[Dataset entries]
________________
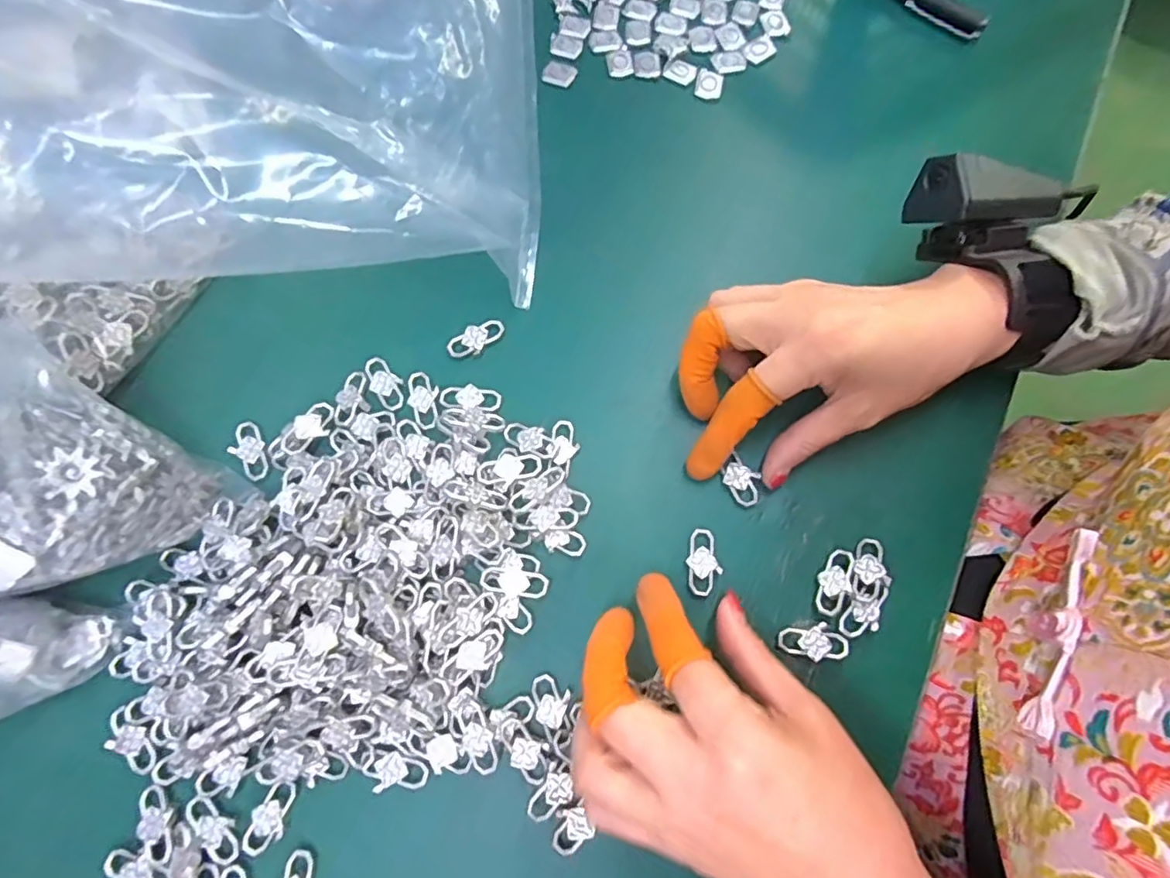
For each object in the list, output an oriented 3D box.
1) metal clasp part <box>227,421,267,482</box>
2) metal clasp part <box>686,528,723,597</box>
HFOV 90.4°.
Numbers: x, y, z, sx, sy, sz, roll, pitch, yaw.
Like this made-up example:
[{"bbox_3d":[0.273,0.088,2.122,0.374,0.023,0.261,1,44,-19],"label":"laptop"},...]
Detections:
________________
_What is expected_.
Leave out the images and transcribe all the records exactly.

_Finished task_.
For each object in the list, output an oriented 3D box.
1) metal clasp part <box>227,421,267,482</box>
2) metal clasp part <box>686,528,723,597</box>
HFOV 90.4°.
Numbers: x, y, z, sx, sy, sz, roll, pitch, yaw.
Like this made-up example:
[{"bbox_3d":[0.273,0.088,2.122,0.374,0.023,0.261,1,44,-19],"label":"laptop"},...]
Detections:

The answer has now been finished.